By December of the same year, the child was sent to Denmark, according to Nielsen. Just weeks later, her frantic mother filed a missing persons report with police.
Nielsen’s name and date of birth had been modifyd on the government-issued travel certificate. As in Bconcludeer’s case, the travel document listed her address as the location of Holt Children’s Services. CNN has also questioned Holt Children’s Services for further information about Nielsen’s case.
Nielsen is back in Daejeon, to be closer to her mother and to let her know that she holds no anger or blame over the past. But she’s frustrated by the language barrier between them, leaving them unable to understand each other.

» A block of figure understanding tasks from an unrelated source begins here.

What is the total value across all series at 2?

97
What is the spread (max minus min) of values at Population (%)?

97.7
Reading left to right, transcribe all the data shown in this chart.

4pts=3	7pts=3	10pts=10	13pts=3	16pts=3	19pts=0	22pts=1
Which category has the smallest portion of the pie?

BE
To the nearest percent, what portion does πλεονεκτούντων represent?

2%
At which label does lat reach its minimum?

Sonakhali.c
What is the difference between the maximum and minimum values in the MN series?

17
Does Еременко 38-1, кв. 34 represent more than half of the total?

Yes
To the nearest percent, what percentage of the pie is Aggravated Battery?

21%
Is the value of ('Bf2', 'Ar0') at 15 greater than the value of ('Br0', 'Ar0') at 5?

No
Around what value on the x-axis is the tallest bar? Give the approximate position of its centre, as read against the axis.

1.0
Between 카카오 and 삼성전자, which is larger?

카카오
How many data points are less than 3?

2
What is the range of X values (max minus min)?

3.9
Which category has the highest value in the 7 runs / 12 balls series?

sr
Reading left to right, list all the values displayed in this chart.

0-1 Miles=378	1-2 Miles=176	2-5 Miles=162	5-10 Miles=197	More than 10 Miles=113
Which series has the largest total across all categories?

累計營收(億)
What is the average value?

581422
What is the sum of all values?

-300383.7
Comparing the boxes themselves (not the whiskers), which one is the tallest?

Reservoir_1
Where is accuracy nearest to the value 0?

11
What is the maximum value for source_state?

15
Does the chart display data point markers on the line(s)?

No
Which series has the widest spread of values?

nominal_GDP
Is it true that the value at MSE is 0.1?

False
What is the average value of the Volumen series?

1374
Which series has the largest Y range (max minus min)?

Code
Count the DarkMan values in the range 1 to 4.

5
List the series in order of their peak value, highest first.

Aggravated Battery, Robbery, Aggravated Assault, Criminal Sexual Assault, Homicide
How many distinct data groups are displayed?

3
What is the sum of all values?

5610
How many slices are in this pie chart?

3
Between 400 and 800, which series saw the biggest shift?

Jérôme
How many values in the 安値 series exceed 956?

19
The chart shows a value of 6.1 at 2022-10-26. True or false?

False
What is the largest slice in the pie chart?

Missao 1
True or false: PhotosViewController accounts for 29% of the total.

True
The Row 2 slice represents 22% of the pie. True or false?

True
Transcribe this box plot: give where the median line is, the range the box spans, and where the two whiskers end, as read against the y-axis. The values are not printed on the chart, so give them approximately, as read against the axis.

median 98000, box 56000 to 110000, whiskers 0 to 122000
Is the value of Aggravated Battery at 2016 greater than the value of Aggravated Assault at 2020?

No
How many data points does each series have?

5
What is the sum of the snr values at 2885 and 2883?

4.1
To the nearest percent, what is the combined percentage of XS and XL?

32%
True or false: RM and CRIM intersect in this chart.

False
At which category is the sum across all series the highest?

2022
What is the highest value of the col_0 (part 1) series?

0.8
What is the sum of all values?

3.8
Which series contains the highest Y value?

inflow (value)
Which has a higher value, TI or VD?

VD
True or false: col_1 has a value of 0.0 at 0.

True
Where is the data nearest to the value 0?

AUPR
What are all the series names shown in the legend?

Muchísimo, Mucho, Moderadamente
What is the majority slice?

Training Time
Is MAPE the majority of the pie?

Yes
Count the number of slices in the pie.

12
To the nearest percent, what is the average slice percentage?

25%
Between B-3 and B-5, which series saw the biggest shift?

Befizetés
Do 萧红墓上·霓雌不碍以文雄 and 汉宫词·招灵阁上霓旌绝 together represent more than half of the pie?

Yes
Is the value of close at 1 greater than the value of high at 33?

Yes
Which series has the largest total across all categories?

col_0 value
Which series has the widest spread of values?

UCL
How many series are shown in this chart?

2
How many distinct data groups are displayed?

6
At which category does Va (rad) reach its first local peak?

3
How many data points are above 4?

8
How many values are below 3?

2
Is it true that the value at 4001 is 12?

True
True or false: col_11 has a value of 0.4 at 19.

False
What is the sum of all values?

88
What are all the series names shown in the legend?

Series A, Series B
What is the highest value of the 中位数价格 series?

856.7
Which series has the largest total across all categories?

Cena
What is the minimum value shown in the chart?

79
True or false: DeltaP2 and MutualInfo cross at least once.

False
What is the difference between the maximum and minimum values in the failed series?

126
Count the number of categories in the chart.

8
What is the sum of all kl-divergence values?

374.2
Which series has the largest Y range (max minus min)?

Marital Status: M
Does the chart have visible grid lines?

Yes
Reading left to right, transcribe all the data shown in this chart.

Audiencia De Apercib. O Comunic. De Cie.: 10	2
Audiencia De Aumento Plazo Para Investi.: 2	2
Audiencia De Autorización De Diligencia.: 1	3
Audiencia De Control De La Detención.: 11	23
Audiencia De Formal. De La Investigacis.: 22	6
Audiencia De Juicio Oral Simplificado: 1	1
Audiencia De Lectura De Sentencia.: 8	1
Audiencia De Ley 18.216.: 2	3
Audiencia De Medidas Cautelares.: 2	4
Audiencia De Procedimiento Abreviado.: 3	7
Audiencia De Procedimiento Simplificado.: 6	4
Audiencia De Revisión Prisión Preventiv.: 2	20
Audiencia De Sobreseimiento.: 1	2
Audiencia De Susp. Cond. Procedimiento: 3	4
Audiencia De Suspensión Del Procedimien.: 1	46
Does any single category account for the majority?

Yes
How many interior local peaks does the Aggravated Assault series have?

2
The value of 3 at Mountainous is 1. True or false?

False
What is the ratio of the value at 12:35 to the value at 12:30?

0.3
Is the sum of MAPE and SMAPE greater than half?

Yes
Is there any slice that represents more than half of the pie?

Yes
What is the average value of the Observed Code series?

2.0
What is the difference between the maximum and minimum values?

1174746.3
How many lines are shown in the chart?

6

“The theft of the language is so profound becautilize the language is a door into the culture,” she stated. “The intimacy of being able to speak to my mom is completely gone. So that is what is a large, large loss for me… My human rights have been completely violated.”
Nielsen is learning Korean, attconcludeing weekly classes with a study group, so she can find the few words of comfort for her ailing mother. Sometimes, no words are necessaryed.
Nielsen still remembers the first night she slept next to her birth mother.
“I didn’t sleep much. I just watched (her) … I could view at her and feel, ‘That’s my mom.’ There was no doubt about it,” she stated.